Estella is a delightful little town in the Basque region of Navarre. It takes it's name from the Spanish word meaning 'Star' and is so called because the camino follows the path of the milky way westwards past Santiago de Compostella to the Atlantic ocean at Finisterre. The historical old town is set around it's central square which is full of bars and restaurants.
A group of us from our albergue decided to go into town for an evening meal together. However as is usual everybody had different budgets and ideas of what they wanted to eat. So after walking round and round the square for about forty-five minutes perusing the various options we eventually settled on a small bar with a reasonably priced 'Peregrinos menu'. The bar owner had an extensive selection of plates on the menu which he proceeded to read out to us; Unfortunately he only knew one word of English which he emphasised very loudly between each spoken item, so the one sided conversation went something like this:
"Blah blah blah OR! blah blah blah OR! blah blah blah OR! blah blah blah OR! blah blah blah"

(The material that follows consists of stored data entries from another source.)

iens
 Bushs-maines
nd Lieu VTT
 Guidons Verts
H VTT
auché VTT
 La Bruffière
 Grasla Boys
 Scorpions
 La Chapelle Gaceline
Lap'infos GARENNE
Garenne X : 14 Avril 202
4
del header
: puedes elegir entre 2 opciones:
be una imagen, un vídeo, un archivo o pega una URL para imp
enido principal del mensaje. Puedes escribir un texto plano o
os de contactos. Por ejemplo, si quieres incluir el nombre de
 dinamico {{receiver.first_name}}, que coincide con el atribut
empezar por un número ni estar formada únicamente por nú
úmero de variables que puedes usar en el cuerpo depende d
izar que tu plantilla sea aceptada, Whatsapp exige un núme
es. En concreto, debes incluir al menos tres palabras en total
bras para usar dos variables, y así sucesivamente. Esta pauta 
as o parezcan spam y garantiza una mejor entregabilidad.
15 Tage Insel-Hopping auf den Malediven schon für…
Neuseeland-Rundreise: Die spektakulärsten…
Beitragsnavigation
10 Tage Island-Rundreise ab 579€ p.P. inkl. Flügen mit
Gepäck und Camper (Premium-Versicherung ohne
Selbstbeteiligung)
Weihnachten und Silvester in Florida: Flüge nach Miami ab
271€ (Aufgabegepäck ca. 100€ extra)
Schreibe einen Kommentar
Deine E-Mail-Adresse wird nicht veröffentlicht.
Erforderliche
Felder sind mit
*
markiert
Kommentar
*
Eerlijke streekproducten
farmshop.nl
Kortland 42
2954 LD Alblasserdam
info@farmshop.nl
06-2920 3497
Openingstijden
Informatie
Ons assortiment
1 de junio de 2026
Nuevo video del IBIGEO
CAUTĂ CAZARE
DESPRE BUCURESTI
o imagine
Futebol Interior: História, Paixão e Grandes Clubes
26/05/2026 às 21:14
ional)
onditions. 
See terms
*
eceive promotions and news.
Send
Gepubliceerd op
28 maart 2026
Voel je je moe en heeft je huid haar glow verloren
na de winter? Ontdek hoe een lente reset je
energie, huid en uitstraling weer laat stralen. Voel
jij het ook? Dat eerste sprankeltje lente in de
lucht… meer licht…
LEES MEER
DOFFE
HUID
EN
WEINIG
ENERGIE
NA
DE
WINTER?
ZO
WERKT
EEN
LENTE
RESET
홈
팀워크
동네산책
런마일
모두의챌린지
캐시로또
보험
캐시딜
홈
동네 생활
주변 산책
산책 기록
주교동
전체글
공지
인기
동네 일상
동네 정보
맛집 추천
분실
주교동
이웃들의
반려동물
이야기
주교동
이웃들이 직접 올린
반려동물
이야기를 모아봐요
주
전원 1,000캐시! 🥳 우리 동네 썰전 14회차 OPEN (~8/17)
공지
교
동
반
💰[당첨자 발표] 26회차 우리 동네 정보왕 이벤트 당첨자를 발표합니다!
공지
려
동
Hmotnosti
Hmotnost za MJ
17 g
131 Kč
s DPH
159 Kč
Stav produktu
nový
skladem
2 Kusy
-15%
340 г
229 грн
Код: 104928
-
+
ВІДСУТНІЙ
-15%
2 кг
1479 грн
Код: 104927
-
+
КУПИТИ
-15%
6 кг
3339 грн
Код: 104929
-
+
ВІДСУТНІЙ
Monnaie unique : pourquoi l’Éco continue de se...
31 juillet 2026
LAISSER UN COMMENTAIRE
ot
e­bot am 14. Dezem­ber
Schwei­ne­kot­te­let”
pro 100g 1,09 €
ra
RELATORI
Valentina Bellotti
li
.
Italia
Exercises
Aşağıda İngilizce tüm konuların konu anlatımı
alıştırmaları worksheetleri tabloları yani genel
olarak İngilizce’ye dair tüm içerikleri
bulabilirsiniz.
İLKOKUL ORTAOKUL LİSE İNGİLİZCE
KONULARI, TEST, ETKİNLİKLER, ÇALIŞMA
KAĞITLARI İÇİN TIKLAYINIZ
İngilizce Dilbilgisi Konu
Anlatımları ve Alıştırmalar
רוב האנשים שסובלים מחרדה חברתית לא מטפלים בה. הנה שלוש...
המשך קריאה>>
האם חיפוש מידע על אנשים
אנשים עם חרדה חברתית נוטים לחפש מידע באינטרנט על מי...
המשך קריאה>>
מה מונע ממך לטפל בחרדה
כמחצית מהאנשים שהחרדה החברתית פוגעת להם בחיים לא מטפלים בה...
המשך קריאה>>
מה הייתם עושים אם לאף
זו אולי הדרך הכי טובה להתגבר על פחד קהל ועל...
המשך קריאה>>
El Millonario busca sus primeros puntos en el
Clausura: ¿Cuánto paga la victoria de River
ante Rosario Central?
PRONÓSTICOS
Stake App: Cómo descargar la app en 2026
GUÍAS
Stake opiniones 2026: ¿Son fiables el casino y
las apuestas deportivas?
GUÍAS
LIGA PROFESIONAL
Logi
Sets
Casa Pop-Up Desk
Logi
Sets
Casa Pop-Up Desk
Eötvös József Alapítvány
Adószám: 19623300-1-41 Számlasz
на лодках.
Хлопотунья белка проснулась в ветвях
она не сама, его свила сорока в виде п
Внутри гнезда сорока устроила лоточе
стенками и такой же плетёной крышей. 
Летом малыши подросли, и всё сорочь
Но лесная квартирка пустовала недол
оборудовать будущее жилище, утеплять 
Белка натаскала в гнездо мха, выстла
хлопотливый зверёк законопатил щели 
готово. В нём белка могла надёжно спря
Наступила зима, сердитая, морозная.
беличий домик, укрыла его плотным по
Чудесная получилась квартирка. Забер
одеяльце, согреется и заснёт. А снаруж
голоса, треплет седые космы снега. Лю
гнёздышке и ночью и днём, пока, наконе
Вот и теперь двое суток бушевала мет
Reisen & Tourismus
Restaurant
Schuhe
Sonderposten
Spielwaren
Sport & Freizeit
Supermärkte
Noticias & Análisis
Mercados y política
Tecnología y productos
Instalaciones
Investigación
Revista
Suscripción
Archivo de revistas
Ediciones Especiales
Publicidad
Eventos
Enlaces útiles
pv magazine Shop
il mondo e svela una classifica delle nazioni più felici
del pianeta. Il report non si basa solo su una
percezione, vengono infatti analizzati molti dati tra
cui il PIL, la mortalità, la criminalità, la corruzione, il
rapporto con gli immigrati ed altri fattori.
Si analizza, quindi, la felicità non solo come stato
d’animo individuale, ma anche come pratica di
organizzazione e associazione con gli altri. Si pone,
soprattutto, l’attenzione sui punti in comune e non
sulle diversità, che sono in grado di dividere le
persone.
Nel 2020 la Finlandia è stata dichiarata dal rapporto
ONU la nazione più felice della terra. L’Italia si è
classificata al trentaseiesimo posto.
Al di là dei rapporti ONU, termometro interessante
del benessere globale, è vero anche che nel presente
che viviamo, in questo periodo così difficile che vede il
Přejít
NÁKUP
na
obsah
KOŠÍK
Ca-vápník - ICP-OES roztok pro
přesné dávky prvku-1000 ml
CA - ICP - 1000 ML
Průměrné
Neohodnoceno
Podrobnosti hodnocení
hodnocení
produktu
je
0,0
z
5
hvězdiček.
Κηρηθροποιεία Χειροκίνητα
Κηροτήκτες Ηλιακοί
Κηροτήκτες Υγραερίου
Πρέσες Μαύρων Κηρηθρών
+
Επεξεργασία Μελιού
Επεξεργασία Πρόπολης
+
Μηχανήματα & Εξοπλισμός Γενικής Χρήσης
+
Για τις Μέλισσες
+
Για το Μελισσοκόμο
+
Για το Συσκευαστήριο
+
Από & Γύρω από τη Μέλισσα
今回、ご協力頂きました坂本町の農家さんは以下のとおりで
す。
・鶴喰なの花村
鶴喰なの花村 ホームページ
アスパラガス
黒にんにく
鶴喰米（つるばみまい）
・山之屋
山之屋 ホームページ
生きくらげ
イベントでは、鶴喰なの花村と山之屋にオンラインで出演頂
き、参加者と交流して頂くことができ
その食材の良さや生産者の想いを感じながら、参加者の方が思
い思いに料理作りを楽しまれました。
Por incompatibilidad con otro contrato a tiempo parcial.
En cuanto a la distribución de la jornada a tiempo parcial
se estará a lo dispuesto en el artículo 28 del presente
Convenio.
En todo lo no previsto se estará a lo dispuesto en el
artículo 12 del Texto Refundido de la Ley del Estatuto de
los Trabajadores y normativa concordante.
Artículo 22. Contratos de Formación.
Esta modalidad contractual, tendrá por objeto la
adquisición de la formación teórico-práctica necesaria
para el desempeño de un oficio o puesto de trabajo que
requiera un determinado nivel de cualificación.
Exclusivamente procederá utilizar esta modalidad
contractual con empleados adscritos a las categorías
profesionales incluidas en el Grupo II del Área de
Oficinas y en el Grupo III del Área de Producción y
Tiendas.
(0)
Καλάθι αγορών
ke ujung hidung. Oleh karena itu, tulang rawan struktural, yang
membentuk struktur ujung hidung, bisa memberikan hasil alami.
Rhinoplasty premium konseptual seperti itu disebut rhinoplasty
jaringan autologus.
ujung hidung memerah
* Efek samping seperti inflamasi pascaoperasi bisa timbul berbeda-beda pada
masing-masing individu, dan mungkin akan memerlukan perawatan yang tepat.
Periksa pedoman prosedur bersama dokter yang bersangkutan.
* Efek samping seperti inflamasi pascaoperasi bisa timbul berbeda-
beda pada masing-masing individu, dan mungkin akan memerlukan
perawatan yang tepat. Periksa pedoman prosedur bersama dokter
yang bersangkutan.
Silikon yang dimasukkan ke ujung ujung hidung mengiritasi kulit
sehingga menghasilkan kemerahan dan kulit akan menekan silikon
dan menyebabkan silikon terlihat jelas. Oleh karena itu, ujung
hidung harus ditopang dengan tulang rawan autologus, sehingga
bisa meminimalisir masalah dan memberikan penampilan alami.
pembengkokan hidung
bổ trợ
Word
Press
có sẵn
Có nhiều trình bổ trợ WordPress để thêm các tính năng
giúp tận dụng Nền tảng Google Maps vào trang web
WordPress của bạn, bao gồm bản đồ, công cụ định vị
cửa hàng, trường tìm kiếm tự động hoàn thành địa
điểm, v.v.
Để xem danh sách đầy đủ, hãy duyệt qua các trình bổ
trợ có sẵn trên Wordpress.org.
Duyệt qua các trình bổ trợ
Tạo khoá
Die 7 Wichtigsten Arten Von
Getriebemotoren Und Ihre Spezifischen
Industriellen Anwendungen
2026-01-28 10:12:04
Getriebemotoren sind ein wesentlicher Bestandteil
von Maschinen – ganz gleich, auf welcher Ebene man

We were a disparate bunch of peregrinos from all over the world, luckily two of our crowd could speak fluent Spanish so we were able to make our choices of starters, mains and desserts without to much difficulty. Myself and a Lithuanian girl chose a local delicacy of white Asparagus for our starters. When it arrived it was floating in brine and was served with a dollop of mayonnaise. It had no taste and the texture was cold and slimy. The girl turned her nose up at it but me being a typically stoic (insert stupid here) Brit ate it without complaint. The rest of the meal was okay and the beer and wine was good.
The following morning I was woken by Pablo (name changed to protect the innocent and prevent me from being sued for possible libel or slander) from Texas, returning to his bunk to collect his water bottle and stick that he had forgotten when he left an hour earlier. This was to become a recurring theme over the next few weeks, I'm surprised that he didn't finish his pilgrimage naked.
It was a sunny morning as I walked out of Estella alone, I was feeling tired and my boots and pack felt like they weighed a ton. On the outskirts of the town is the 'Bodegas Irache' with it's famous wine fountain which the owners generously provided to fortify pilgrims. When I arrived there was a large crowd of peregrinos crowded around the fountain which is another one of the iconic sites along the camino (That's the fountain, not the crowds of peregrinos). So I took my place in line ready to partake of the free wine, even though the sun wasn't quite over the yardarm. I really needed fortifying this morning, but I was to be sorely disappointed as there was no free flowing wine. The 'Fuente del Vino' was dry, it was lucky that Mrs C wasn't here as there could have been a very serious Diplomatic incident indeed.
We were a very sad bunch of peregrinos as we set off walking again, it was hot, we were all sober and we had to walk up a steep hill alongside of a main road. Things soon changed though as I met another of the Camino Angels in the guise of an old man who was walking his dog. He pointed out an alternative route away from the main road which led me along a footpath through a beautifully shaded forest of oak and pine. I walked the last few kilometres to Los Arcos in open country amongst bright red poppies accompanied by the smell of wild thyme and the constant sound of cuckoos in the background. It turned out to be another glorious day after all.
I booked into a small private albergue close to the main square with Henry (again name changed to protect the innocent etc) another Texan who I met on day one outside of St Jean. The owner said that he was very particular about who he admitted as he didn't want to upset the neighbours; He couldn't have been that particular though because he let me in. There was an elderly American couple in our dormitory, so I introduced myself, they replied in the usual fashion "You're from Australia aren't you"? That is the third time that I've been told that I'm from Oz and it's only day six. I think that I need a large cold beer!